If you found the feudal festival of backstabbing that was Final Fantasy Tactics distressingly upbeat and wholesome, perhaps you’ll be more impressed by Never’s End, a new turn and grid-based RPG from Destiny‘s former lead sandbox gameplay designer Ryan Jucket with character designs from Final Fantasy artist Masayoshi Nishimura.
It takes place in a world swamped by creeping undead darkness, and casts you as a warrior spirit wrought of deathless silver. Taking charge of the last surviving village, you will possess and burn away the very souls of townsfolk in order to transform them into battlefield units. Careful, though, because the more villagers you catch in your mirrors and reduce to living weapons, the stronger the Never becomes.
If that were all there were to Never’s End, I might have given it a miss. The other source of intrigue here is that battles put a big emphasis on using spells to modify the terrain and atmospheric conditions. “Temperature, weather, wind, water level, and even the density of the earth beneath your feet can all be manipulated to gain the advantage in combat,” observes the Steam page. “Drain rivers dry or flood the battlefield. Create rain and fog to hamper your enemies, or mighty winds to hurl them over cliffs. Freeze your foes or set them aflame. Reshape earth to gain the high ground, or melt it into deadly lava.”
Sounds like a jolly time.
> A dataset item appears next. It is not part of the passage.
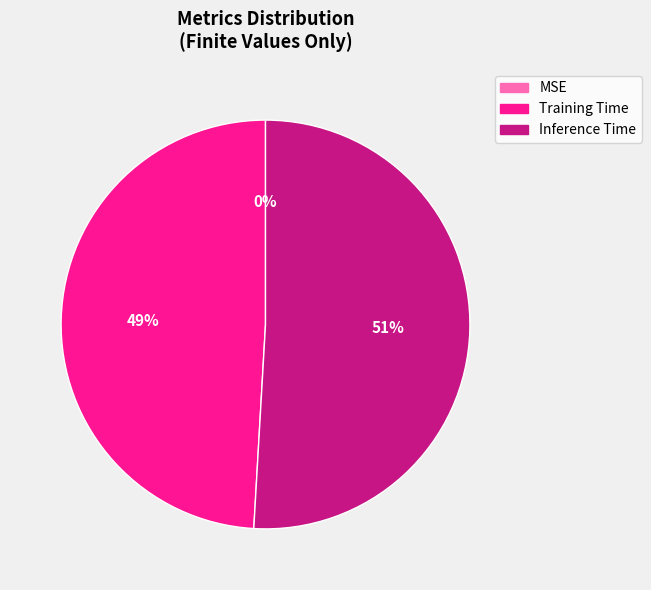

What is the largest slice in the pie chart?

Inference Time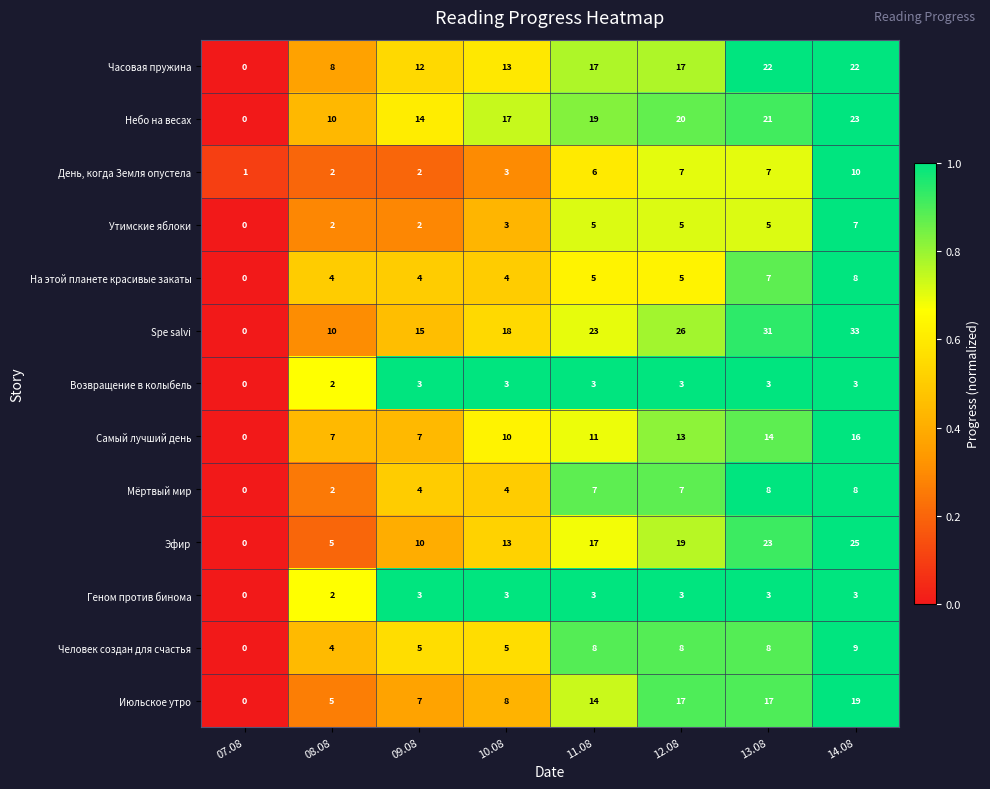

At how many categories does at least one series exceed 0?

8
The last tactical RPG I played that meddled with the air and soil this extravagantly was Tenderfoot Tactics, and I’ve been hankering for a similar feat of geomancy. I’m also quite sold on the art style, which suggests a handsome Dreamcast remake of a PS1 game.
Going by the launch description, the campaign will give you the choice of when to mount an assault on the heart of the Never, which pumps out fresh boglins at regular intervals. There’s an open-ended overworld full of jungles, deserts and tundra where you’ll go on hunting missions and pick through the treasures of a forgotten golden age. Very Destiny-ish, indeed.
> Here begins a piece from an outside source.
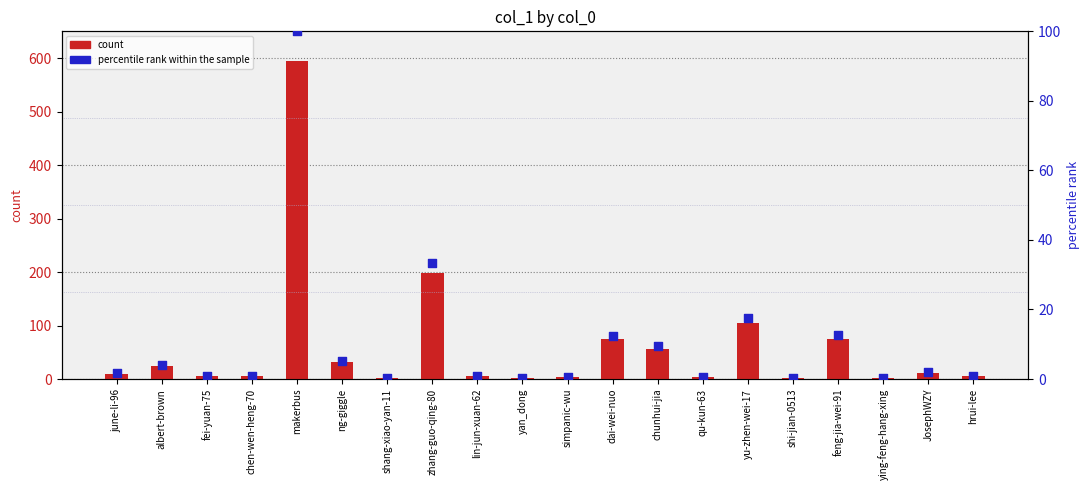

At how many categories does at least one series exceed 587?

1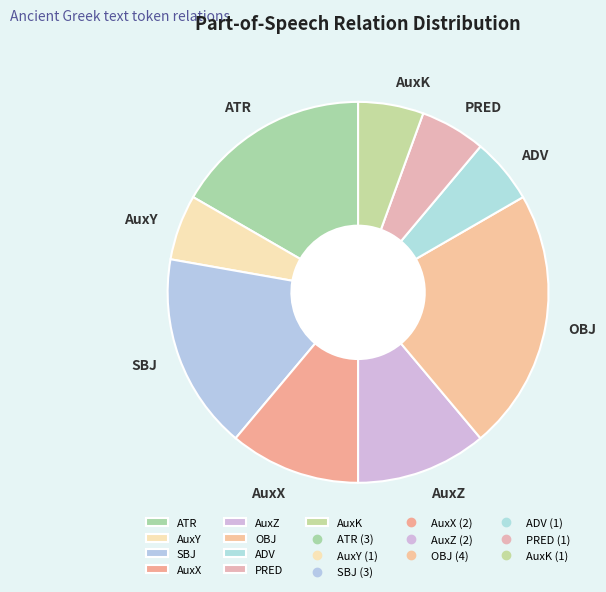

Does SBJ account for over 50% of the chart?

No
“Cleanse corrupted settlements, awaken long-dormant temples, unearth lost technology, and then reap the rewards as civilization rebuilds in your wake,” comments the Steam page. The rebuilding theme extends to the founding of new towns, each a source of (willing?) husks for your zombo war effort.
Are you the real villain here? Well, put it this way: when you’re felled in combat, you’re reborn at HQ as a rapidly congealing pool of liquid silver. The last time I saw somebody do that it was the T-1000 from Terminator 2, and he did not strike me as promising village management material. If you enjoy the foulness of all this but can’t abide grid-based battlers, maybe check out Against The Storm.